There are bureaucratic problems, however, below the surface — ones that often plague understaffed nonprofits. Ingram and the team have been working for years as volunteers and aren’t part of a formal homeless-service-provider organization, so the Urban League, an outreach organization that already contracts with the city, acts as fiscal sponsor and subcontracts to the Scofflaw Mitigation Team.
“(The Scofflaw Mitigation Team has) always been a volunteer group, and I believe they’re a bunch of well-meaning people doing volunteer work. But they’re not used to paperwork,” said Linda Taylor, vice president of housing at the Urban League. “And the things that we’ve been asking for haven’t happened. Or have happened haphazardly.”

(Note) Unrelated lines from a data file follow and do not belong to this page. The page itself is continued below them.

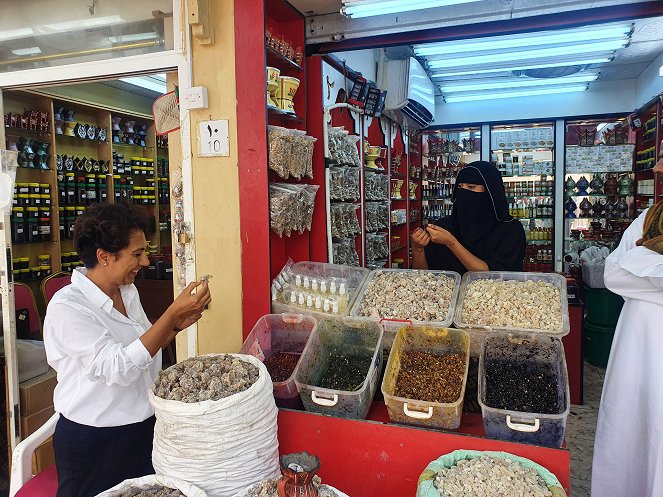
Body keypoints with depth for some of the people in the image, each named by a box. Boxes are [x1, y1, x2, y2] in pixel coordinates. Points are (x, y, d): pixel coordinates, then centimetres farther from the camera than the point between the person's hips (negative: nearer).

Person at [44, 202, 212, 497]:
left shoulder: (127, 290, 0)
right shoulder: (66, 308, -22)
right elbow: (119, 368, -29)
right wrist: (173, 313, -32)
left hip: (143, 426, 7)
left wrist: (176, 325, -9)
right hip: (93, 441, -6)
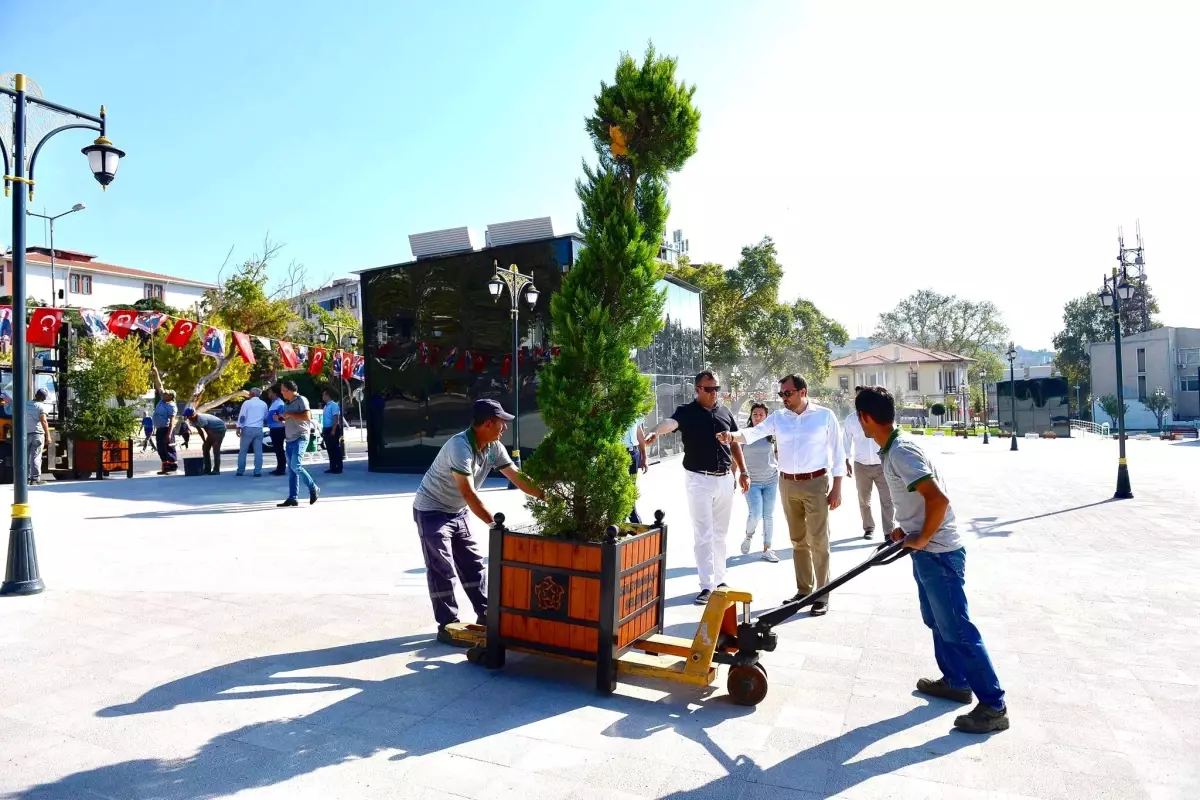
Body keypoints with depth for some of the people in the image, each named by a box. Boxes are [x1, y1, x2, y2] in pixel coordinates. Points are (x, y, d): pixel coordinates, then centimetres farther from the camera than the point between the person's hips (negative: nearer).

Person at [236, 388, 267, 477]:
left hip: (248, 429, -3)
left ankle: (240, 471, 8)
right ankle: (257, 471, -2)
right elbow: (265, 417, 23)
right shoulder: (264, 404, 11)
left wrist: (239, 427, -5)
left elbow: (242, 416, -6)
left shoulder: (247, 403, -1)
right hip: (259, 429, 3)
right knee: (258, 451, 2)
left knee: (243, 450, 6)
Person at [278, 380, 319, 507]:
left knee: (295, 466, -17)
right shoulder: (286, 403, 19)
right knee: (291, 470, 5)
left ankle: (313, 489, -2)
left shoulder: (301, 400, -5)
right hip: (289, 439, 8)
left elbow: (306, 416, -18)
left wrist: (290, 414, -15)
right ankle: (292, 498, 7)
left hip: (300, 438, -8)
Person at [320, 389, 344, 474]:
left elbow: (336, 418, -18)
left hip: (333, 430, -9)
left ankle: (338, 468, -3)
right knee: (330, 450, 10)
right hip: (326, 430, 9)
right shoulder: (325, 406, 16)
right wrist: (323, 431, 18)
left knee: (335, 449, -5)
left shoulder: (334, 405, -12)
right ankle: (332, 467, 16)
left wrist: (333, 430, -22)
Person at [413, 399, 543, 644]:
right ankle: (448, 626, 5)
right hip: (431, 512, -8)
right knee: (443, 570, -5)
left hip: (457, 512, 8)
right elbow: (469, 494, -33)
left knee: (473, 563, 11)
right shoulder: (460, 446, -31)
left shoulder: (494, 448, -6)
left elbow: (518, 478, -3)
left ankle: (486, 615, 22)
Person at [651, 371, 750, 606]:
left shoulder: (726, 412, 8)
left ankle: (719, 580, 25)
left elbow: (735, 443, 16)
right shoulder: (687, 412, -8)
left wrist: (743, 472, 12)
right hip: (699, 480, -5)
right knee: (703, 535, -1)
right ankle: (707, 586, 3)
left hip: (725, 479, 5)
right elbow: (670, 422, -29)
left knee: (720, 534, 14)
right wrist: (657, 432, -52)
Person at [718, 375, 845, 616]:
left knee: (818, 540, -2)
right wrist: (733, 436, -31)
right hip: (787, 484, 4)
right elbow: (755, 432, -10)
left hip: (815, 483, -4)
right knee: (798, 540, 12)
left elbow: (837, 452, -1)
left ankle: (822, 595, 7)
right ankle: (803, 589, 24)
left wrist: (837, 487, -5)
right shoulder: (778, 417, 4)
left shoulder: (825, 415, -4)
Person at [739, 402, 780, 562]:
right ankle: (749, 536, 20)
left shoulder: (772, 435, 3)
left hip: (771, 481, 3)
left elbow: (778, 457, 13)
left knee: (769, 516, 6)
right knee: (756, 514, -11)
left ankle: (767, 549, 17)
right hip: (751, 481, -3)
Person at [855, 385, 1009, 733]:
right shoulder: (893, 449, 8)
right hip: (926, 551, 11)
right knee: (937, 620, 21)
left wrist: (922, 539, -19)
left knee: (957, 629, -3)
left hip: (939, 553, -11)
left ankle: (994, 706, 8)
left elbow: (938, 499, -30)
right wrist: (906, 528, 11)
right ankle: (955, 681, 36)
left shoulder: (902, 451, -24)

Kirlin-Hackett argued that the slowness in getting the program formally started was because of COVID-19, and now that they’re up and running, they’re building good momentum. For instance, Kirlin-Hackett said they unsuccessfully spent years trying to meet with Seattle Police Chief Carmen Best. Her successor, Adrian Diaz, met with Kirlin-Hackett recently and assigned an assistant chief to act as liaison to the group when parking enforcement writes tickets for people they suspect are living in their cars.
City council could still return funding for the program — a final vote will be cast Nov. 23. Likely, another program would have to be cut instead, though.
The cost of the program is relatively small compared with what the mayor has proposed for homelessness spending in 2021: $151 million, higher than this year’s record spending. But it means a lot to Ingram: He started volunteering with the team because he’s been homeless on and off for much of his life.
In fact, he expects to move in with a friend in Woodinville next week, a more permanent roof after living in the South Lake Union Holiday Inn for three months. The rent will eat up all the Social Security money he receives because of his disability. He’s lived in his car before, and hopes he won’t end up parked next to the people whose doors he’s knocking on.
“So I’m going to put in as many hours as I can before the end of the year, so I can pay ahead a couple months’ rent,” Ingram said.
If he doesn’t get paid to do this work anymore, though, Ingram said he’ll keep on doing it as a volunteer, money allowing.